[REQUEST] Where does the word "ungdom" show up in the records? Copy every line that holds it.

Extracted page text data
▬▬▬▬▬▬

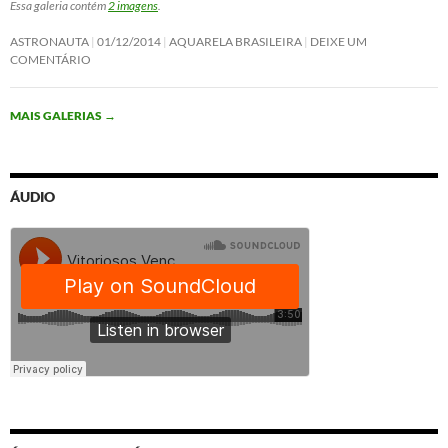
Essa galeria contém
2 imagens
.
ASTRONAUTA
01/12/2014
AQUARELA BRASILEIRA
DEIXE UM
COMENTÁRIO
MAIS GALERIAS
→
ÁUDIO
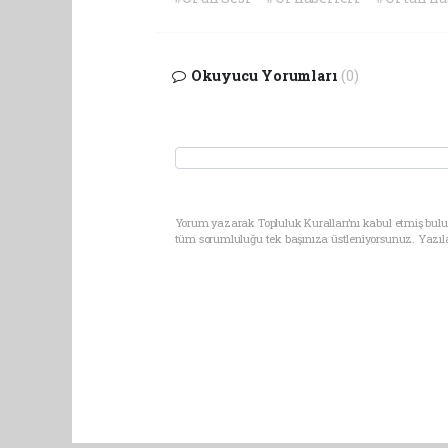
Okuyucu Yorumları
(0)
Yorum yazarak Topluluk Kuralları’nı kabul etmiş bulun
tüm sorumluluğu tek başınıza üstleniyorsunuz. Yazıl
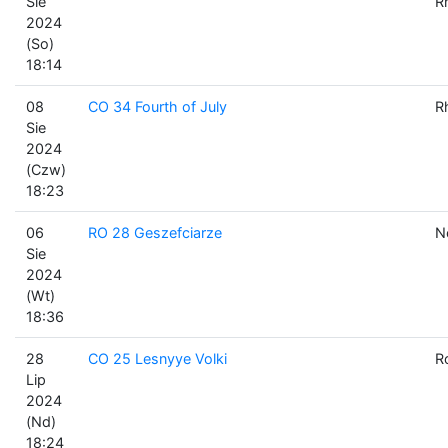
Sie
R
2024
(So)
18:14
08
CO 34 Fourth of July
R
Sie
2024
(Czw)
18:23
06
RO 28 Geszefciarze
N
Sie
2024
(Wt)
18:36
28
CO 25 Lesnyye Volki
R
Lip
2024
(Nd)
18:24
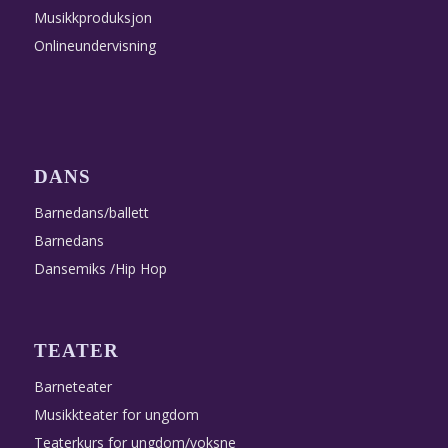
Musikkproduksjon
Onlineundervisning
DANS
Barnedans/ballett
Barnedans
Dansemiks /Hip Hop
TEATER
Barneteater
Musikkteater for ungdom
Teaterkurs for ungdom/voksne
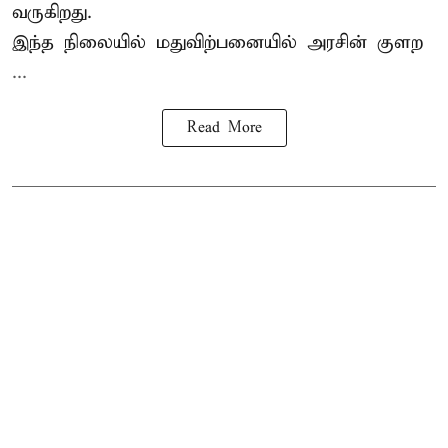
வருகிறது.
இந்த நிலையில் மதுவிற்பனையில் அரசின் குளற
...
Read More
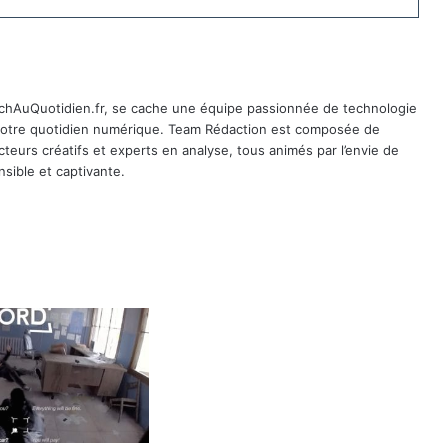
TechAuQuotidien.fr, se cache une équipe passionnée de technologie
 notre quotidien numérique. Team Rédaction est composée de
cteurs créatifs et experts en analyse, tous animés par l’envie de
sible et captivante.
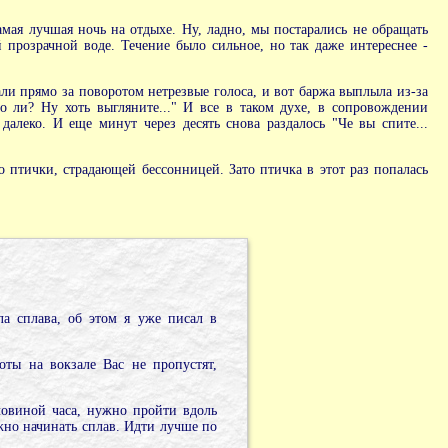
амая лучшая ночь на отдыхе. Ну, ладно, мы постарались не обращать
 прозрачной воде. Течение было сильное, но так даже интереснее -
али прямо за поворотом нетрезвые голоса, и вот баржа выплыла из-за
то ли? Ну хоть выгляните..." И все в таком духе, в сопровождении
алеко. И еще минут через десять снова раздалось "Че вы спите...
 птички, страдающей бессонницей. Зато птичка в этот раз попалась
ла сплава, об этом я уже писал в
ты на вокзале Вас не пропустят,
овиной часа, нужно пройти вдоль
жно начинать сплав. Идти лучше по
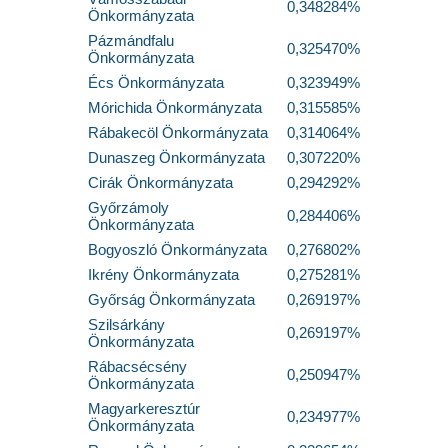
0,348284%
Önkormányzata
Pázmándfalu
0,325470%
Önkormányzata
Écs Önkormányzata
0,323949%
Mórichida Önkormányzata
0,315585%
Rábakecöl Önkormányzata
0,314064%
Dunaszeg Önkormányzata
0,307220%
Cirák Önkormányzata
0,294292%
Győrzámoly
0,284406%
Önkormányzata
Bogyoszló Önkormányzata
0,276802%
Ikrény Önkormányzata
0,275281%
Győrság Önkormányzata
0,269197%
Szilsárkány
0,269197%
Önkormányzata
Rábacsécsény
0,250947%
Önkormányzata
Magyarkeresztúr
0,234977%
Önkormányzata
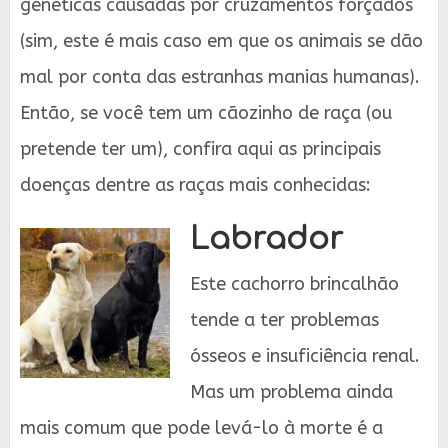
genéticas causadas por cruzamentos forçados
(sim, este é mais caso em que os animais se dão
mal por conta das estranhas manias humanas).
Então, se você tem um cãozinho de raça (ou
pretende ter um), confira aqui as principais
doenças dentre as raças mais conhecidas:
Labrador
Este cachorro brincalhão
tende a ter problemas
ósseos e insuficiência renal.
Mas um problema ainda
mais comum que pode levá-lo à morte é a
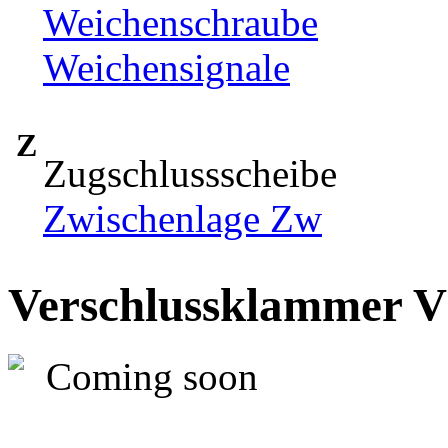
Weichenschraube
Weichensignale
Z
Zugschlussscheibe
Zwischenlage Zw
Verschlussklammer 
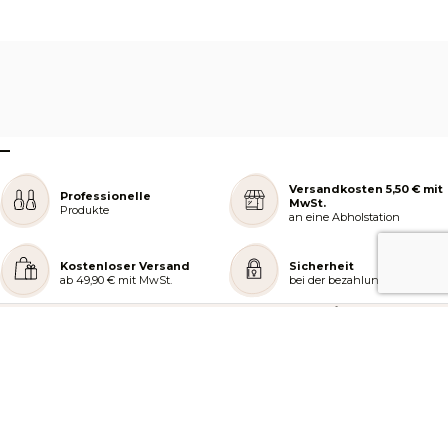
–
Versandkosten 5,50 € mit
Professionelle
MwSt.
Produkte
an eine Abholstation
Kostenloser Versand
Sicherheit
ab 49,90 € mit MwSt.
bei der bezahlung
REJOIGNEZ NOTRE COMMUNAUTÉ
AIDE ET COMMANDES
LES SERVICES PEGGY SAGE
À PROPOS DE PEGGY SAGE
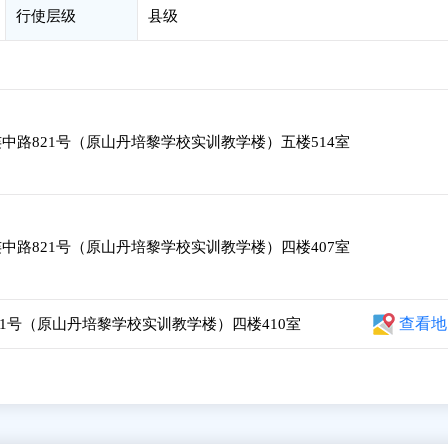
行使层级
县级
中路821号（原山丹培黎学校实训教学楼）五楼514室
中路821号（原山丹培黎学校实训教学楼）四楼407室
查看地
1号（原山丹培黎学校实训教学楼）四楼410室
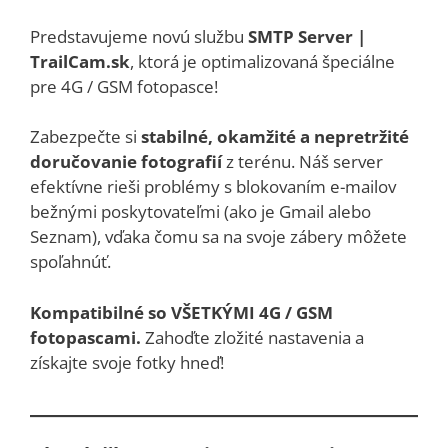
Predstavujeme novú službu
SMTP Server |
TrailCam.sk
, ktorá je optimalizovaná špeciálne
pre 4G / GSM fotopasce!
Zabezpečte si
stabilné, okamžité a nepretržité
doručovanie fotografií
z terénu. Náš server
efektívne rieši problémy s blokovaním e-mailov
bežnými poskytovateľmi (ako je Gmail alebo
Seznam), vďaka čomu sa na svoje zábery môžete
spoľahnúť.
Kompatibilné so VŠETKÝMI 4G / GSM
fotopascami.
Zahoďte zložité nastavenia a
získajte svoje fotky hneď!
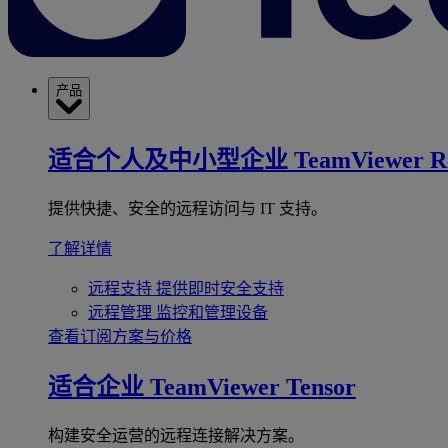
产品
适合个人及中小型企业
TeamViewer R
提供快捷、安全的远程访问与 IT 支持。
了解详情
远程支持
提供即时安全支持
远程管理
监控和管理设备
查看订阅方案与价格
适合企业
TeamViewer Tensor
构建安全运营的远程连接解决方案。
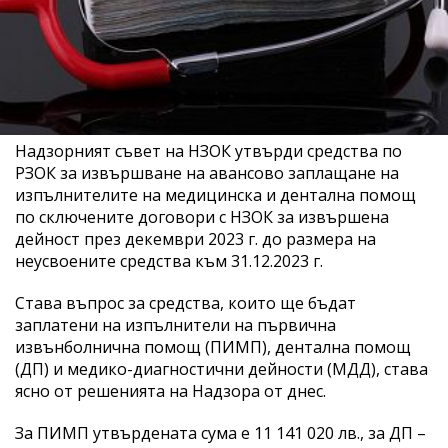
Надзорният съвет на НЗОК утвърди средства по
РЗОК за извършване на авансово заплащане на
изпълнителите на медицинска и дентална помощ
по сключените договори с НЗОК за извършена
дейност през декември 2023 г. до размера на
неусвоените средства към 31.12.2023 г.
Става въпрос за средства, които ще бъдат
заплатени на изпълнители на първична
извънболнична помощ (ПИМП), дентална помощ
(ДП) и медико-диагностични дейности (МДД), става
ясно от решенията на Надзора от днес.
За ПИМП утвърдената сума е 11 141 020 лв., за ДП –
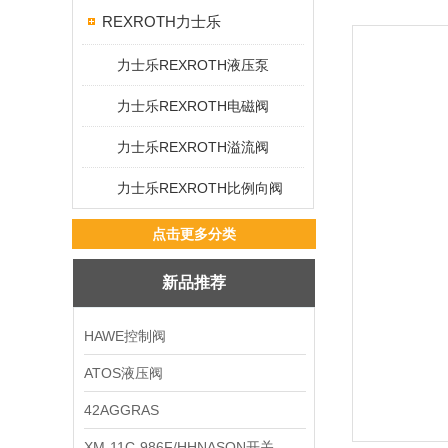
REXROTH力士乐
力士乐REXROTH液压泵
力士乐REXROTH电磁阀
力士乐REXROTH溢流阀
力士乐REXROTH比例向阀
点击更多分类
新品推荐
HAWE控制阀
ATOS液压阀
42AGGRAS
XM-11C-986F/HHNASON开关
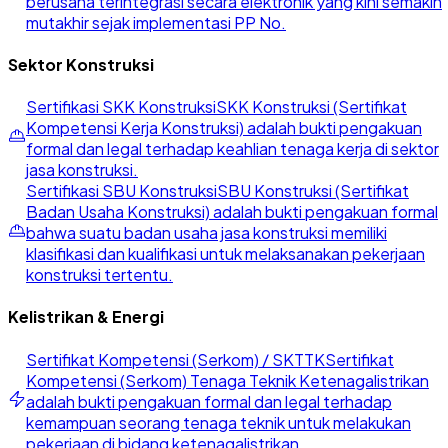
berusaha terintegrasi secara elektronik yang kini semakin
mutakhir sejak implementasi PP No.
Sektor Konstruksi
Sertifikasi SKK Konstruksi
SKK Konstruksi (Sertifikat
Kompetensi Kerja Konstruksi) adalah bukti pengakuan
formal dan legal terhadap keahlian tenaga kerja di sektor
jasa konstruksi.
Sertifikasi SBU Konstruksi
SBU Konstruksi (Sertifikat
Badan Usaha Konstruksi) adalah bukti pengakuan formal
bahwa suatu badan usaha jasa konstruksi memiliki
klasifikasi dan kualifikasi untuk melaksanakan pekerjaan
konstruksi tertentu.
Kelistrikan & Energi
Sertifikat Kompetensi (Serkom) / SKTTK
Sertifikat
Kompetensi (Serkom) Tenaga Teknik Ketenagalistrikan
adalah bukti pengakuan formal dan legal terhadap
kemampuan seorang tenaga teknik untuk melakukan
pekerjaan di bidang ketenagalistrikan.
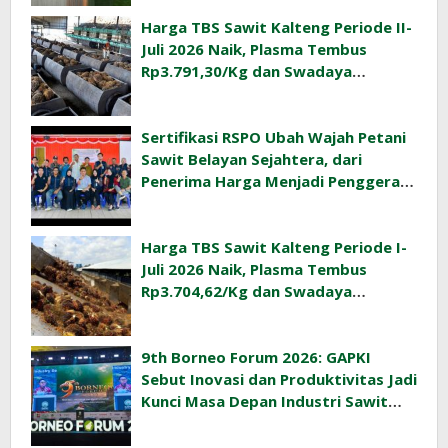
Harga TBS Sawit Kalteng Periode II-
Juli 2026 Naik, Plasma Tembus
Rp3.791,30/Kg dan Swadaya
Rp3.477,40/Kg
Sertifikasi RSPO Ubah Wajah Petani
Sawit Belayan Sejahtera, dari
Penerima Harga Menjadi Penggerak
Ekonomi Desa
Harga TBS Sawit Kalteng Periode I-
Juli 2026 Naik, Plasma Tembus
Rp3.704,62/Kg dan Swadaya
Rp3.393,47/Kg
9th Borneo Forum 2026: GAPKI
Sebut Inovasi dan Produktivitas Jadi
Kunci Masa Depan Industri Sawit
Indonesia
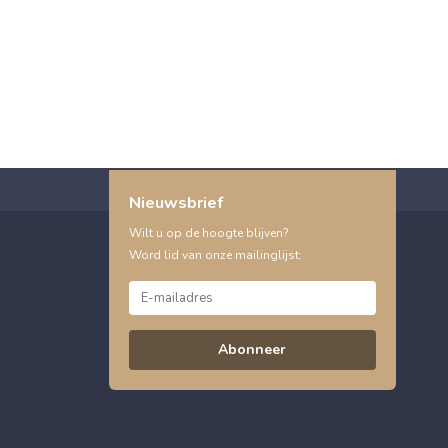
Nieuwsbrief
Wilt u op de hoogte blijven?
Word lid van onze mailinglijst:
Abonneer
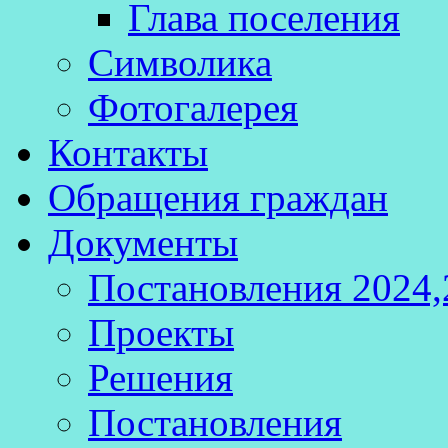
Глава поселения
Символика
Фотогалерея
Контакты
Обращения граждан
Документы
Постановления 2024,
Проекты
Решения
Постановления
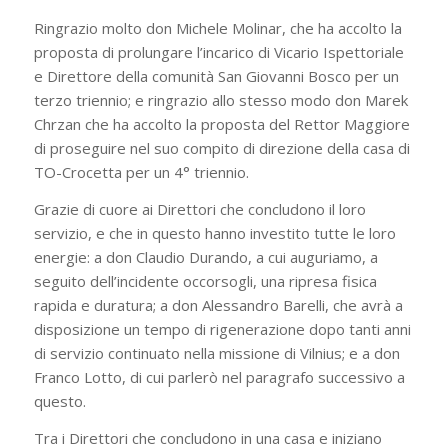
Ringrazio molto don Michele Molinar, che ha accolto la
proposta di prolungare l’incarico di Vicario Ispettoriale
e Direttore della comunità San Giovanni Bosco per un
terzo triennio; e ringrazio allo stesso modo don Marek
Chrzan che ha accolto la proposta del Rettor Maggiore
di proseguire nel suo compito di direzione della casa di
TO-Crocetta per un 4° triennio.
Grazie di cuore ai Direttori che concludono il loro
servizio, e che in questo hanno investito tutte le loro
energie: a don Claudio Durando, a cui auguriamo, a
seguito dell’incidente occorsogli, una ripresa fisica
rapida e duratura; a don Alessandro Barelli, che avrà a
disposizione un tempo di rigenerazione dopo tanti anni
di servizio continuato nella missione di Vilnius; e a don
Franco Lotto, di cui parlerò nel paragrafo successivo a
questo.
Tra i Direttori che concludono in una casa e iniziano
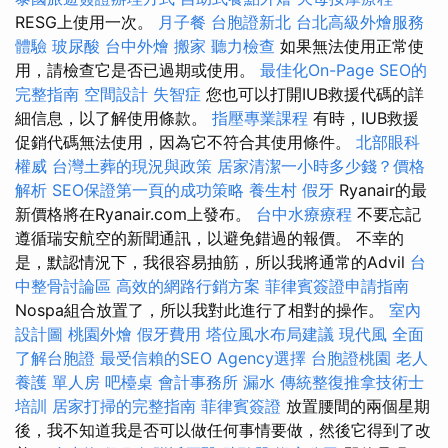
RESG上使用一次。
月子餐
台胞證新北
台北高級外燴服務
體驗
玻尿酸
台中外燴
搬家
聽力檢查
如果無法使用正常使
用，請檢查它是否已過期或使用。
最佳化On-Page SEO的
完整指南
空間設計
失智症
您也可以打開IUB救援代碼的詳
細信息，以了解使用條款。
指壓專業課程
有時，IUB救援
促銷代碼無法使用，因為它不符合其使用條件。
北部眼科
權威
台灣土葬的現況與政策
居家清潔一小時多少錢？價格
解析
SEO保證第一頁的成功策略
養生村
假牙
Ryanair的最
新價格將在Ryanair.com上發布。
台中水療療程
不要忘記
遵循瑞安航空的新聞通訊，以避免錯過的報價。 不幸的
是，默認情況下，我很容易抽筋，所以我將通常的Advil
台
中整骨討論區
高效的網路行銷方案
菲律賓簽證申請指南
Nospa組合放置了，所以我對此進行了相對的操作。
室內
設計圖
桃園外燴
假牙費用
塔位風水布局建議
現代風
全面
了解台胞證
最受信賴的SEO Agency選擇
台胞證桃園
老人
養護 單人房
吧檯桌
會計事務所
漏水
傳統整復推拿技術士
培訓
居家打掃的完整指南
菲律賓簽證
放置腰間的兩個星期
後，我不知道我是否可以做任何事情要做，然後它得到了改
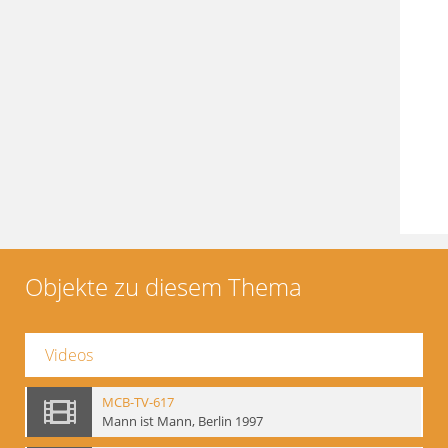
Objekte zu diesem Thema
Videos
MCB-TV-617
Mann ist Mann, Berlin 1997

▬▬▬▬▬▬

[ANSWER SPACE]
Musikkteater for ungdom
Teaterkurs for ungdom/voksne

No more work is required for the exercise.